新型コロナウイルスの感染者が東南アジアで最も多いインドネシアで、イスラム教徒が日中の飲食を断つ断食月、ラマダンが始まりました。断食中のワクチン接種について、飲食に当たるのではないかと不安の声が出ていたのに対し、イスラム教団体が問題ないとの見解を示すなど対応に追われました。

インドネシアでは、新型コロナウイルスの感染者と死者が東南アジアで最も多く、今月に入ってからも一日当たりの新規の感染者が4000人を超える日が続いています。

13日から日中の飲食を断つ断食月、ラマダンが始まりましたが、国民の9割近くを占めるイスラム教徒からは、ワクチン接種が飲食に当たるのではないかと不安の声が出ていました。

このため、国内のイスラム教団体は先月「筋肉に打つので断食を無効にするものではない」として、問題ないとの見解を示すなど対応に追われました。
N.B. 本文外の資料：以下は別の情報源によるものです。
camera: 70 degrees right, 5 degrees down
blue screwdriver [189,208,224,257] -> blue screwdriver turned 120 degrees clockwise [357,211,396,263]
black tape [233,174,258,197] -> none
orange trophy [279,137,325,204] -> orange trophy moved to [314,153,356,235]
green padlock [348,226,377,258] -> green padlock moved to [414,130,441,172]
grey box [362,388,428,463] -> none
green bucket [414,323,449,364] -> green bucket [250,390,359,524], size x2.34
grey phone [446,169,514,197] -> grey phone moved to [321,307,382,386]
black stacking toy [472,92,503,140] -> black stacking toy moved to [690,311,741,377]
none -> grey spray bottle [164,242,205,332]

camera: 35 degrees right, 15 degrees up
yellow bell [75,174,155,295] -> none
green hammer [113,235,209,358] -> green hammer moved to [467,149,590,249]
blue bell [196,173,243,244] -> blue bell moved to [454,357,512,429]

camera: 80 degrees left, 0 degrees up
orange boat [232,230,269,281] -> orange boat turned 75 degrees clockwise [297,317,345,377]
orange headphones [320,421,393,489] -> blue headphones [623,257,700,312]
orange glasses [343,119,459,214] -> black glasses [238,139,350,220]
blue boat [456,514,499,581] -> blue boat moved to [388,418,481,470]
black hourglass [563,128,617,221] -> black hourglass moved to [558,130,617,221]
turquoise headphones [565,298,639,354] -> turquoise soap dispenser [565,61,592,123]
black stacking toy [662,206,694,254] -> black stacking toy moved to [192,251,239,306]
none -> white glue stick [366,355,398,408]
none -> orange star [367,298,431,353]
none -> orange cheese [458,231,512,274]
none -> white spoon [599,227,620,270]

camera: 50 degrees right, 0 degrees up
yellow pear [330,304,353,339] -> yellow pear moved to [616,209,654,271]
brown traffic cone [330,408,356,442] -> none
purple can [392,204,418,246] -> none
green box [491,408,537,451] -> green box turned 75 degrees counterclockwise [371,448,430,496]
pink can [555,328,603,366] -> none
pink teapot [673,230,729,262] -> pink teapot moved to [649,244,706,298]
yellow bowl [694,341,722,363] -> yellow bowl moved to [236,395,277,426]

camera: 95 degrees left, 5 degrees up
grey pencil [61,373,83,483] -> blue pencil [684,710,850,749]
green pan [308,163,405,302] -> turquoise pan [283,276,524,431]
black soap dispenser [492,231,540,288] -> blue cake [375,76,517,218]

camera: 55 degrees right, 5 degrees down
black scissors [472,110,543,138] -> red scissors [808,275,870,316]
首都ジャカルタの病院で、13日接種を受けた27歳のイスラム教徒の女性は「断食中にワクチンの接種を受けても大丈夫だという見解が示されていたので、安心しています」と話していました。

インドネシアでは、イスラム教団体がワクチンについて、イスラム教の戒律に反していない方法で製造されたものと認める「ハラル認証」をするなど、国と協力してワクチン接種を進めようとしています。

夜間に接種を

インドネシアのイスラム組織を統括する団体のアンワル・アバス事務局長は「口からワクチンを投与するのであれば断食を妨げることになるが、筋肉に注射する方法はイスラムの教えに反しない」と指摘しています。

そのうえで「ワクチンの目的はイスラム教徒とそのコミュニティーを守ることだ。非常に重要なもので、ラマダン中も接種を受けなければならない」と話しています。

また、接種を受ける時間帯については「体に異変を感じたとき飲食することができるので、夜間に受けたほうがよい」と述べ、ラマダン中でも飲食が許されている夜間に接種するよう呼びかけています。